# Does Sirius have a promo for radios



## max1 (Aug 12, 2005)

Hey, I have 3 Sirius radios one for the car and the stiletto for walking also have the boombox as well. Is there a way where i can just have it all on one bill intsead of paying 3 seperate charges every 3 months? I thought they had promo at one time for something like this. I plan to call them here in a bit. Would appreciate any suggestions. Max. P.S. Hey, steve the new radio in the car works great I took it to work yesterday didn't have any dropouts like I used to when I got closer to work maybe was a good thing to get new radio.


----------



## quarky42 (Oct 11, 2007)

I have 2 radios on one account. The first radio is "Regular price" minus a discount since I pay a year at a time and the second radio is approximately half-price. (I don't remember exactly. $6.95 maybe per mo.).

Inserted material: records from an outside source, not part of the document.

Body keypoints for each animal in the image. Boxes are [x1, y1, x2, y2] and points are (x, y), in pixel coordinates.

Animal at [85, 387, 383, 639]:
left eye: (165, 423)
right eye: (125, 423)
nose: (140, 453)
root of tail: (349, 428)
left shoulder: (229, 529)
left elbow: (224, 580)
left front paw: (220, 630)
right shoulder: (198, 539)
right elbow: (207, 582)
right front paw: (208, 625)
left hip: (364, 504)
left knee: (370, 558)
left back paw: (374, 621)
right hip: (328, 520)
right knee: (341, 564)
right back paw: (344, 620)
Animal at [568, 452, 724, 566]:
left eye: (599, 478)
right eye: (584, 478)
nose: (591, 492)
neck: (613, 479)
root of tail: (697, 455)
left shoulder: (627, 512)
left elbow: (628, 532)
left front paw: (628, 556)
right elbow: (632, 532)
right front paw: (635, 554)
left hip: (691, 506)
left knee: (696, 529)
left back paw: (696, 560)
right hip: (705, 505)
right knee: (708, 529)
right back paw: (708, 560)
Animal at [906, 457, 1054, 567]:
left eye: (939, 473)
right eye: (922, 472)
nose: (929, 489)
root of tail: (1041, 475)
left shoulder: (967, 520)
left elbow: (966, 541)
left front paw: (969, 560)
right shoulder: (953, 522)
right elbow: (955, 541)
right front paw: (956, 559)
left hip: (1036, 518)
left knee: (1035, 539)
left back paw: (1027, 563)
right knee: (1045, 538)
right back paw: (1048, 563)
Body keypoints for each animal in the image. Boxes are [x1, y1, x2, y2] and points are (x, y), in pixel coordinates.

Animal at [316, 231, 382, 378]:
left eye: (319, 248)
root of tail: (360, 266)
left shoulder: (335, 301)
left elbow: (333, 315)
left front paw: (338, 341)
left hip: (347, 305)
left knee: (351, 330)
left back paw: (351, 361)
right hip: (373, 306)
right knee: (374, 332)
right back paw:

EDIT: As far as new service goes I have found the folks at tss-radio.com to be very friendly, helpful, and by far the best price I could get...especially when I started talking about ordering more items in a single order.


----------



## Ken S (Feb 13, 2007)

quarky42 said:


> I have 2 radios on one account. The first radio is "Regular price" minus a discount since I pay a year at a time and the second radio is approximately half-price. (I don't remember exactly. $6.95 maybe per mo.).
> 
> EDIT: As far as new service goes I have found the folks at tss-radio.com to be very friendly, helpful, and by far the best price I could get...especially when I started talking about ordering more items in a single order.


I will second the recommendation of tss-radio. Very nice folks and great customer service.


----------